RNA-seq and sequencing data analysis

Prior to deep-sequencing, the RNA samples were treated with the MICROBExpress™ Bacterial mRNA Enrichment Kit (Thermo Fisher) to remove most of the 16S and 23S rRNA. Subsequently, the RNA-seq libraries were constructed using the NEBNext® Ultra™ II Directional RNA Library Prep Kit from Illumina® (New England Biolabs) using NEBNext® Multiplex Oligos for Illumina® (New England Biolabs), according to the manufacturer's protocol. Sequencing was performed on an Illumina NextSeq 550 System using NextSeq 500/550 High Output v2.5 kit (75-bp read length), and the raw data were processed using the web-based platform Galaxy.

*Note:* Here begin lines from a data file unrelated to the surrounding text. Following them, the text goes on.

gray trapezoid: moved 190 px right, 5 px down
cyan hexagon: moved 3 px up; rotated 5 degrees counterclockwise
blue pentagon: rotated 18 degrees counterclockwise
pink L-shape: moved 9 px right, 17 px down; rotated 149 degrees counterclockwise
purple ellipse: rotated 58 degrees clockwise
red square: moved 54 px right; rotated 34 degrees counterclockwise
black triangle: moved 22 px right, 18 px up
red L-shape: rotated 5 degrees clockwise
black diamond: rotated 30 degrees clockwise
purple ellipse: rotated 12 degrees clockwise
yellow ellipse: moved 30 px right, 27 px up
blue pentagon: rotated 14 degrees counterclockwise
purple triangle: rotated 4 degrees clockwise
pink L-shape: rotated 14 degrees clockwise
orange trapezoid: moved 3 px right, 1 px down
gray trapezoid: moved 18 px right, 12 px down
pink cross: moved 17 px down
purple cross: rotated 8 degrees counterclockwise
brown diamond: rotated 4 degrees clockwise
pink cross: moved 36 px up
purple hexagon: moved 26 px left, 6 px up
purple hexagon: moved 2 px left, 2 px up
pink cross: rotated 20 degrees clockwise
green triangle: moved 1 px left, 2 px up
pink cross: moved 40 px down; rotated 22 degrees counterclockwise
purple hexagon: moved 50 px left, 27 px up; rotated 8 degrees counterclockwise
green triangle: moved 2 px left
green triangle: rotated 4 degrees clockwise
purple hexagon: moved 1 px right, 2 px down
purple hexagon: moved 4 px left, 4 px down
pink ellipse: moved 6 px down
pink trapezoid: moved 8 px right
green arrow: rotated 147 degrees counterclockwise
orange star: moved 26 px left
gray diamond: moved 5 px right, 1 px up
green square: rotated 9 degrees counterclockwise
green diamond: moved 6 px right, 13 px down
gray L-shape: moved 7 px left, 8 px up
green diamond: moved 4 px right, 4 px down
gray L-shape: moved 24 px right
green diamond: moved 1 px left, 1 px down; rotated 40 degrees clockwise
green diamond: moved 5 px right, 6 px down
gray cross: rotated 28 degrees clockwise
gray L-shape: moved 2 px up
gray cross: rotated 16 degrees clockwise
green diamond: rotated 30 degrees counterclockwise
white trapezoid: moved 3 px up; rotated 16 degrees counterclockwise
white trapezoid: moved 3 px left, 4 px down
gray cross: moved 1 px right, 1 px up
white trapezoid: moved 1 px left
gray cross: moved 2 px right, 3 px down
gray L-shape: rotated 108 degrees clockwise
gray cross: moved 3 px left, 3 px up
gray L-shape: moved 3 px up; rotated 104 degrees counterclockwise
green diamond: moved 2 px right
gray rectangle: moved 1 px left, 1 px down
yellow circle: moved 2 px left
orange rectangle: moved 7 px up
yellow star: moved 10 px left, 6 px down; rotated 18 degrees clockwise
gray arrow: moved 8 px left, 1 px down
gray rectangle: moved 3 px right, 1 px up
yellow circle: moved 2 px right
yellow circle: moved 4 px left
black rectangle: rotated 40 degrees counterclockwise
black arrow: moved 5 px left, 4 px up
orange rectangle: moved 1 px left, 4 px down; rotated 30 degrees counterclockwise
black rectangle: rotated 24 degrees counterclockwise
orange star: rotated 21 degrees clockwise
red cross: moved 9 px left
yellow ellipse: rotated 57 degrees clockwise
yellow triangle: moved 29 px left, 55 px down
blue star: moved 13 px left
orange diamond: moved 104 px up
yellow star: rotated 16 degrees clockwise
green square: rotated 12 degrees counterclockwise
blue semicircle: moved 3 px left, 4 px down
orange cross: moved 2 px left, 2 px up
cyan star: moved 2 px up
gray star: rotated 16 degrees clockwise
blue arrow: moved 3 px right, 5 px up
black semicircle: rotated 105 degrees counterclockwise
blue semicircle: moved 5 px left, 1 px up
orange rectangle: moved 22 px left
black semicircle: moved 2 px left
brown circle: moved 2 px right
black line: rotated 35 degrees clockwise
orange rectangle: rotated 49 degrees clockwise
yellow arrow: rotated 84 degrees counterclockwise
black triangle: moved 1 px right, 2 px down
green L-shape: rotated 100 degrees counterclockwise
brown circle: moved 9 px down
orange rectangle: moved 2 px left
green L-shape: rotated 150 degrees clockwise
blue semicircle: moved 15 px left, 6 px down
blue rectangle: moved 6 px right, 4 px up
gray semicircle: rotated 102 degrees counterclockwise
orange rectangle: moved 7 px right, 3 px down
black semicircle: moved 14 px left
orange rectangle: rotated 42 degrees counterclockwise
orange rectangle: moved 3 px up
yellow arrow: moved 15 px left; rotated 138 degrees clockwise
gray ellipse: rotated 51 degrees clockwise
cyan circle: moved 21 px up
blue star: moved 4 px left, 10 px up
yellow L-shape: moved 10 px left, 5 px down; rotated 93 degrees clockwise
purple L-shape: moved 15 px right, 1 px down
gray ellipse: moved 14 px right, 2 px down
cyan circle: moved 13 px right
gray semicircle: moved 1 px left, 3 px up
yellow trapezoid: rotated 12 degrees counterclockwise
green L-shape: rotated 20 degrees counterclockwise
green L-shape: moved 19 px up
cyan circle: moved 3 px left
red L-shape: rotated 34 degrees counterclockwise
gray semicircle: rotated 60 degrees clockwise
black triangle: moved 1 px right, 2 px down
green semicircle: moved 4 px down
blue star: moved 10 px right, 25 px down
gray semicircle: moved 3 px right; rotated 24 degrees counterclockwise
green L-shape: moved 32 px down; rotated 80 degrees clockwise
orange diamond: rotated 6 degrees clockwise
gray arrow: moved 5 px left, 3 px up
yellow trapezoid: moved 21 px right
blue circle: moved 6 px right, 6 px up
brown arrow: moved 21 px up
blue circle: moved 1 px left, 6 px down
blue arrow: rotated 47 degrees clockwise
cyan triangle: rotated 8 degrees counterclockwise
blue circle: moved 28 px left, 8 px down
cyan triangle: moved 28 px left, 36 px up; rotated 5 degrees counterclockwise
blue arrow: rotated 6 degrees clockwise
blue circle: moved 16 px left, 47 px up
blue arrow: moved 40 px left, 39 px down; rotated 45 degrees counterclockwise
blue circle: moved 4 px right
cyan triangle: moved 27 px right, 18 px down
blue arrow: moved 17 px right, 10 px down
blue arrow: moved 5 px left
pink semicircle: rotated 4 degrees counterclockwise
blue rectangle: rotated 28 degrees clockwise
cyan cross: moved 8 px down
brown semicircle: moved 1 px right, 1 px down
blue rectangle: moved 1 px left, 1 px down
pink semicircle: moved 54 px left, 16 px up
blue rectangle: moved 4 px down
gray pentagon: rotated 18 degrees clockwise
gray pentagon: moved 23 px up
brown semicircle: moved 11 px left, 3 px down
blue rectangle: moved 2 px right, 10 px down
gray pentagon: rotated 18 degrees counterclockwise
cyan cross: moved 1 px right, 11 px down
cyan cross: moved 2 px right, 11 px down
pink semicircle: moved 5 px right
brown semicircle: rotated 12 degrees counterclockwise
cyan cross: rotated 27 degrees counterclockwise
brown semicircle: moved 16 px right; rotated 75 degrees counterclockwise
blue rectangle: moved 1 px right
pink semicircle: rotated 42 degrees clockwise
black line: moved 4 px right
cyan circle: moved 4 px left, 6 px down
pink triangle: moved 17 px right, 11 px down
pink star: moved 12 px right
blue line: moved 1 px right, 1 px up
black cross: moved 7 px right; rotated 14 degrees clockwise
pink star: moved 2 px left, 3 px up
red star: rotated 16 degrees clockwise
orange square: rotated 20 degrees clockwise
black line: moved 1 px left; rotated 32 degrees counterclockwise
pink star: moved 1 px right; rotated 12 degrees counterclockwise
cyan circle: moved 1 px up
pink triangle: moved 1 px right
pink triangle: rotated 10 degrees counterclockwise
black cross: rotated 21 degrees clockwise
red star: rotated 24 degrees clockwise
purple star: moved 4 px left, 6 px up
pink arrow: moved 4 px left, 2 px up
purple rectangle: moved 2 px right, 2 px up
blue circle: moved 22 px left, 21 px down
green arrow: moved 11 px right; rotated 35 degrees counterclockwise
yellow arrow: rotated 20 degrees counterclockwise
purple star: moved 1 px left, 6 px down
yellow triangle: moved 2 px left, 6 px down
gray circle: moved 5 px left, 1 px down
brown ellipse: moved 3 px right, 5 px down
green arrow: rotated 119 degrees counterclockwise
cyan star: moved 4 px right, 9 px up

We aimed at a sequencing depth of 5–10 million reads per library [28]. Trimmomatic was used to trim the adaptor sequence and filter bad reads [63]. The trimmed reads were aligned to the Bacillus reference genome (NC_000913) with Bowtie2 [64]. After mapping, aligned reads were counted using FeatureCount [65]. Deseq2 was used to determine differentially expressed features between samples [66]. The in-house developed software tool, GINtool, was used to analyse the transcriptome data [27], using prior knowledge on operons, functional categories and regulons obtained from the Subtiwiki database [33].

XynA enzyme activity assay

100 μL cells were taken from the culture transferred into a 1.5 mL Eppendorf tube and centrifuged at 20,000 RCF for 1 min at 4 °C, and then 70 μL supernatant was transferred to a new tube and stored by flash freezing in liquid nitrogen and storage at − 80 °C. XynA enzyme activity in the supernatant was determined using the fluorescence based assay EnzChek® Ultra Xylanase Assay Kit (Thermo Fisher Scientific), according to the manufacturer’s instructions.

SDS-PAGE electrophoresis and Coomassie staining

1 mL culture was transferred to a 1.5 mL Eppendorf tube and centrifuged at 20,000 RCF for 1 min at 4 °C, and 800 μL supernatant was carefully transferred to a new tube containing 200 μL ice-cold 100% (w/v) Trichloroacetic acid (TCA), vortexed to mix and precipitated at − 20 °C overnight. The sample was centrifuged at 20,000 RCF for 20 min at 4 °C, and the protein pellet was washed with 800 μL ice-cold acetone and air dried. The protein pellet was resuspended in 1X SDS-PAGE loading buffer containing 1 mM PMSF and Protease Inhibitor Cocktail (Sigma-Aldrich). A 5 min bath sonication step was used to quickly dissolve the pellet. All samples were denatured at 95 °C for 5 min and separated on a 14% SDS-PAGE gel. After electrophoresis, the gel was stained with Colloidal Coomassie according to Bio-Rad's protocol. Sample loading amount was normalized based on optical density of the culture, and an amount of cells corresponding to an OD600 of 0.2 was loaded per lane. Images were taken by Odyssey Fc Imaging System and analysed with Empiria Studio software (LI-COR Biosciences).